%%
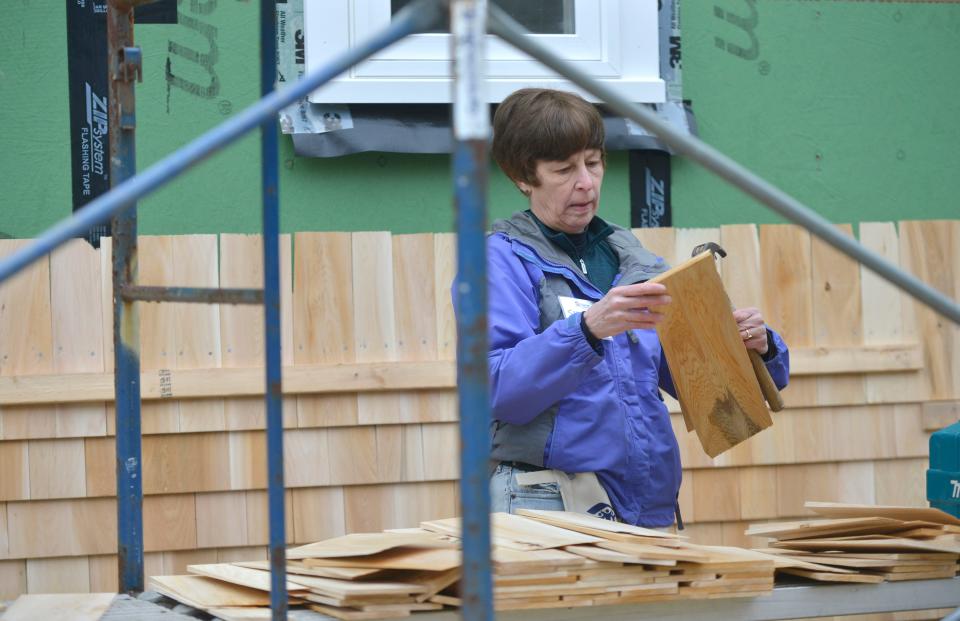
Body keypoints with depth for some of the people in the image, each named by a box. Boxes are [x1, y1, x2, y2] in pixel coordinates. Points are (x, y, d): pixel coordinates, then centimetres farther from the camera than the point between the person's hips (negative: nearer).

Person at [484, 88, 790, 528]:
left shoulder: (638, 264, 18)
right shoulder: (503, 258, 3)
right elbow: (500, 389, -12)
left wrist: (757, 349, -2)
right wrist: (587, 329, -25)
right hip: (548, 506, -5)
%%
# [Task goal]
Look through the material and copy each line that has "right".

# [Output for this exercise]
right shoulder: (503, 258, 3)
right elbow: (500, 389, -12)
right wrist: (587, 329, -25)
right hip: (548, 506, -5)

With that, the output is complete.